Sunday, February 20, 2005

Stumbling Towards Autocracy

Looks as though we're losing the democracy battle overall...everytime we set one up (Iraq)another one falls (Nepal). Recently King Gyanendra sacked the national government and declared a state of emergency. Telephone and internet wires were cut, flights diverted and major cities were forced into a "lockdown." The King dismissed several provisions of the constitution such as freedom of the press, peaceful assembly, speech and expression, and the right against preventive detention.

2 days ago Gyanendra justified his actions as necessary due to "terrorist activites" and "a growing disillusionment with democracy in general." Talk about feast or famine. I guess in his eyes if you can't do democracy well, you shouldn't do it at all. Whether or not Gyanendra can work his way out of this is TBD, but this does beg the question, is Nepal looking ripe for a political takeover? And where better on earth to be then between the 2 largest countries in the world? Would China cloak such a takeover in a "helping our neighbor" cover?

Smart Growth in the Volunteer State

Smart Growth is beginning to flourish (finally) in many cities across the U.S. Based on the principles of sustainable development (gasp! those tree-huggers!) people are finally realizing the benefits of sound urban design.

So, what does this left-wing fanatical communisitc engineering entail? How about not paying $150,000 a year to have your highway medians mowed and instead using the patch of land for trees which would later be harvested? Or, having 8X the open space in your neighborhood? And I bet you wouldn't mind not ever having to drive to work every morning only to sit in traffic? Sound too good to be true? Its not.

Chattanooga is on the right track with urban growth and design and Karen Hundt, a local urban planner, was recently put on the hot seat over at Grist.

Take-home messages:

--"The world is run by the people who show up," i.e. get involved in your urban planning commission.

--2 biggest challenges stopping Smart Growth: public policies in the form of development codes and all that money that goes to the Dept. of Transportation every year---just for upkeep of all that concrete.

Saturday, February 12, 2005

Taking Care of Business

Office Depot is quickly climbing the list of the environmental community's favorite corporations. U.S. offices go through over 90 million tons of paper (700 pounds per person) every year. Not to mention that only 40% of U.S. buisnesses have policies favoring the purchase of sustainable or environmentally preferable products.

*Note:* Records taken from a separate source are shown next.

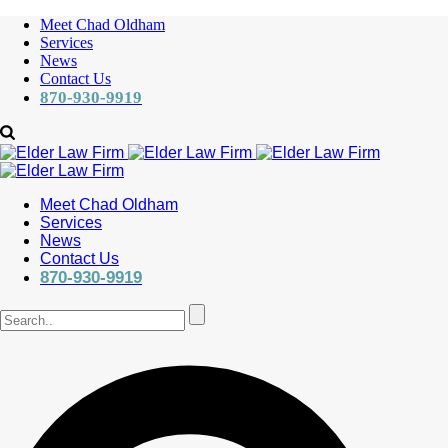
Meet Chad Oldham
Services
News
Contact Us
870-930-9919
Meet Chad Oldham
Services
News
Contact Us
870-930-9919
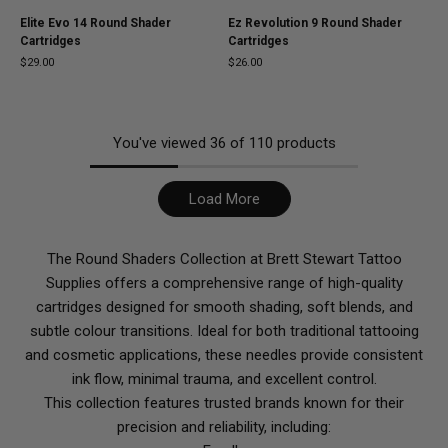
Elite Evo 14 Round Shader
Ez Revolution 9 Round Shader
Cartridges
Cartridges
$29.00
$26.00
You've viewed
36
of
110
products
Load More
The Round Shaders Collection at Brett Stewart Tattoo
Supplies offers a comprehensive range of high-quality
cartridges designed for smooth shading, soft blends, and
subtle colour transitions. Ideal for both traditional tattooing
and cosmetic applications, these needles provide consistent
ink flow, minimal trauma, and excellent control.
This collection features trusted brands known for their
precision and reliability, including:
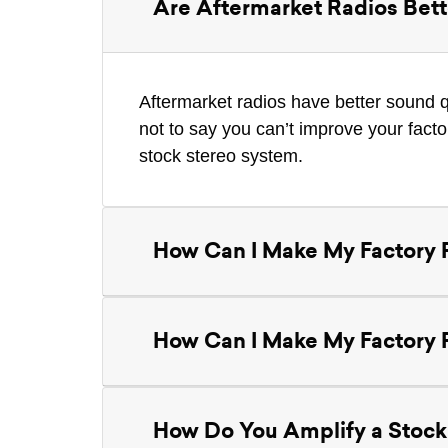
Are Aftermarket Radios Bett
Aftermarket radios have better sound q
not to say you can’t improve your fact
stock stereo system.
How Can I Make My Factory 
How Can I Make My Factory 
How Do You Amplify a Stock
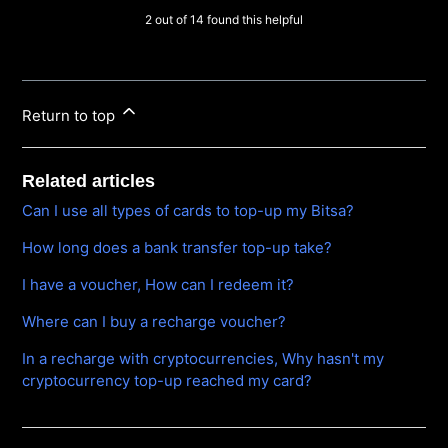
2 out of 14 found this helpful
Return to top
Related articles
Can I use all types of cards to top-up my Bitsa?
How long does a bank transfer top-up take?
I have a voucher, How can I redeem it?
Where can I buy a recharge voucher?
In a recharge with cryptocurrencies, Why hasn't my
cryptocurrency top-up reached my card?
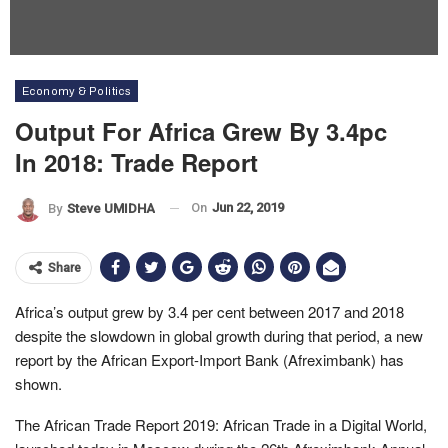
Economy & Politics
Output For Africa Grew By 3.4pc
In 2018: Trade Report
On
Jun 22, 2019
By
Steve UMIDHA
Share
Africa’s output grew by 3.4 per cent between 2017 and 2018
despite the slowdown in global growth during that period, a new
report by the African Export-Import Bank (Afreximbank) has
shown.
The African Trade Report 2019: African Trade in a Digital World,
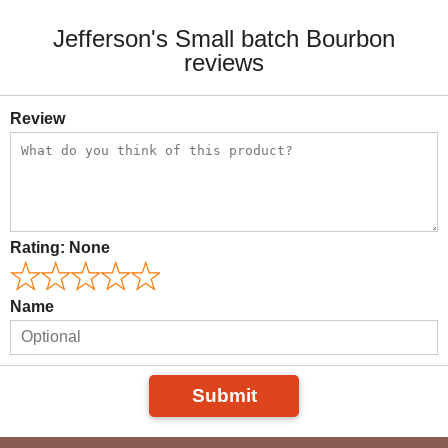
Jefferson's Small batch Bourbon
reviews
Review
Rating:
None
Name
Submit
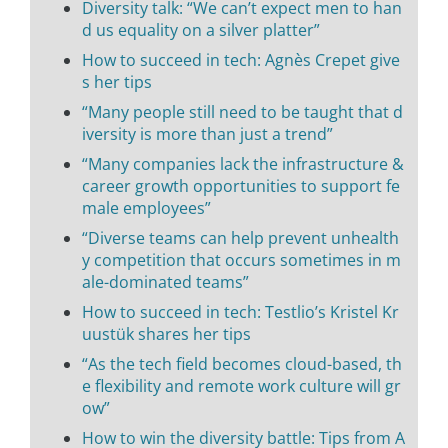
Diversity talk: “We can’t expect men to han
d us equality on a silver platter”
How to succeed in tech: Agnès Crepet give
s her tips
“Many people still need to be taught that d
iversity is more than just a trend”
“Many companies lack the infrastructure &
career growth opportunities to support fe
male employees”
“Diverse teams can help prevent unhealth
y competition that occurs sometimes in m
ale-dominated teams”
How to succeed in tech: Testlio’s Kristel Kr
uustük shares her tips
“As the tech field becomes cloud-based, th
e flexibility and remote work culture will gr
ow”
How to win the diversity battle: Tips from A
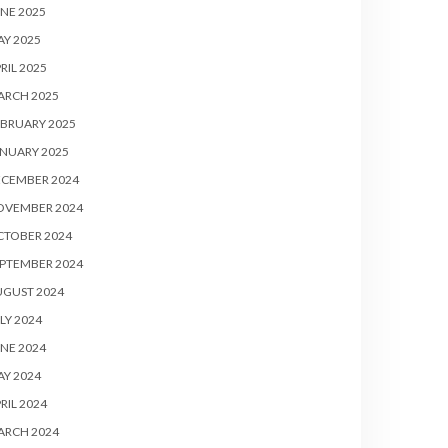
NE 2025
Y 2025
RIL 2025
ARCH 2025
BRUARY 2025
NUARY 2025
ECEMBER 2024
OVEMBER 2024
CTOBER 2024
PTEMBER 2024
UGUST 2024
LY 2024
NE 2024
Y 2024
RIL 2024
ARCH 2024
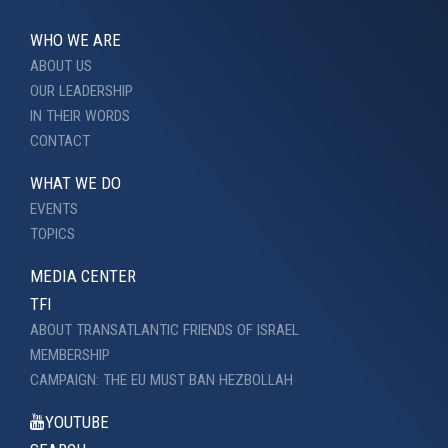
WHO WE ARE
ABOUT US
OUR LEADERSHIP
IN THEIR WORDS
CONTACT
WHAT WE DO
EVENTS
TOPICS
MEDIA CENTER
TFI
ABOUT TRANSATLANTIC FRIENDS OF ISRAEL
MEMBERSHIP
CAMPAIGN: THE EU MUST BAN HEZBOLLAH
YOUTUBE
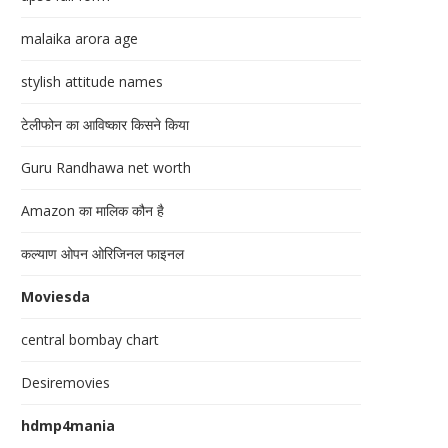
malaika arora age
stylish attitude names
टेलीफोन का आविष्कार किसने किया
Guru Randhawa net worth
Amazon का मालिक कौन है
कल्याण ओपन ओरिजिनल फाइनल
Moviesda
central bombay chart
Desiremovies
hdmp4mania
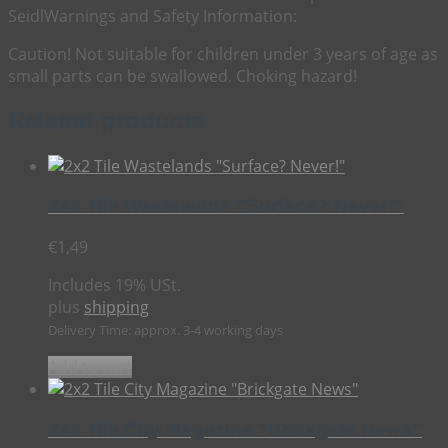
Seidl
Warnings and Safety Information:
Caution! Not suitable for children under 3 years of age as
small parts can be swallowed. Choking hazard!
Related products
2×2 Tile Wastelands “Surface? Never!”
€
1,49
Includes 19% USt.
plus
shipping
Delivery Time: approx. 3-4 working days
Add to cart
2×2 Tile City Magazine “Brickgate News”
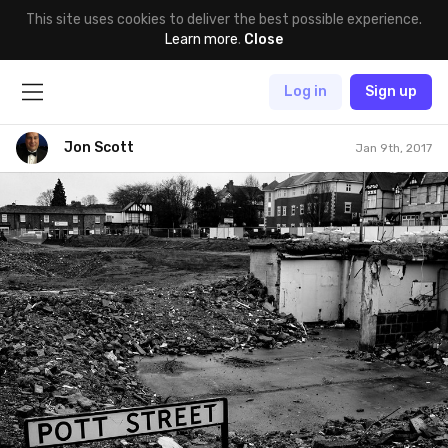
This site uses cookies to deliver the best possible experience.
Learn more
.
Close
Log in
Sign up
Jon Scott
Jan 9th, 2017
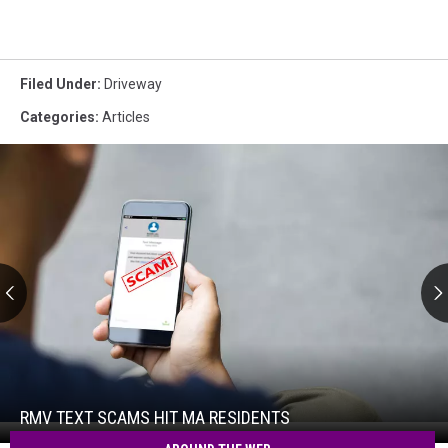
Filed Under
:
Driveway
Categories
:
Articles
RMV
Text
Scams
Hit
RMV TEXT SCAMS HIT MA RESIDENTS
RMV
MA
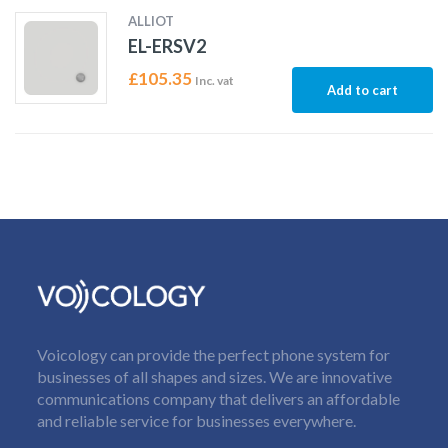
ALLIOT
EL-ERSV2
£
105.35
Inc. vat
Add to cart
Voicology can provide the perfect phone system for
businesses of all shapes and sizes. We are innovative
communications company that delivers an affordable
and reliable service for businesses everywhere.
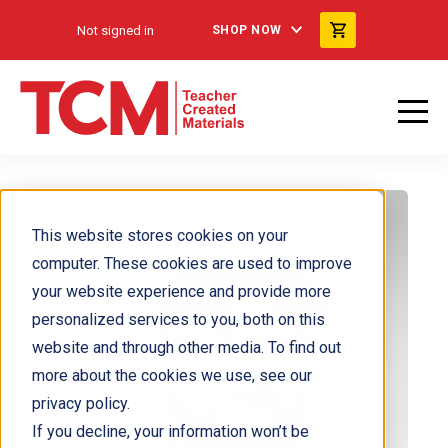
Not signed in
SHOP NOW
This website stores cookies on your
computer. These cookies are used to improve
your website experience and provide more
personalized services to you, both on this
website and through other media. To find out
more about the cookies we use, see our
privacy policy.
If you decline, your information won’t be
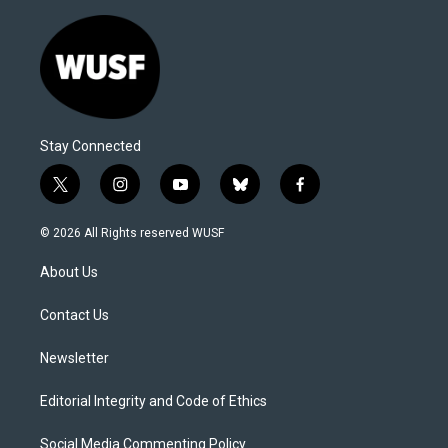
Stay Connected
t
i
y
b
f
w
n
o
l
a
i
s
u
u
c
© 2026 All Rights reserved WUSF
t
t
t
e
e
t
a
u
s
b
About Us
e
g
b
k
o
r
r
e
y
o
a
k
Contact Us
m
Newsletter
Editorial Integrity and Code of Ethics
Social Media Commenting Policy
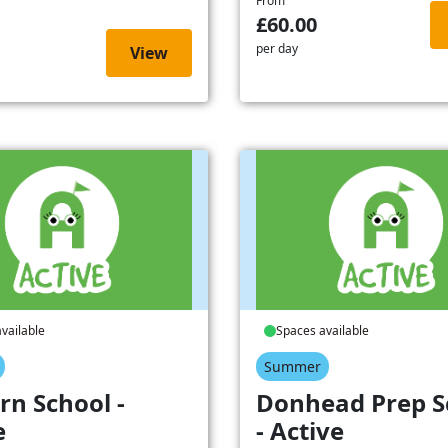
From
£60.00
per day
View
vailable
Spaces available
Summer
rn School -
Donhead Prep S
e
- Active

OD is releasing its "Green Book" for their B2B clients giving companies the chance to have office supplies that would make any tree-hugger proud. Distributed to Fortune 500 companies as well as non-profits, NGOs and universities and colleges nationwide, the "Green Book" is printed on chlorine-free, 100% post-consumer waste (PCW) recycled paper. I know my office is already on this bandwagon. The question is, how long will it be before your's is? Two points for OD for taking care of business in a very green way. Get the full press release here.

Thursday, February 10, 2005

Getting Going

Greetings all,

Fresh off the heels from a fabulous western adventure I've finally settled in San Francisco (not for good obviously). The northern California coast is treating this easterner pretty well although I must say, no one said anything about all this fog. Feels like I'm back in Seattle.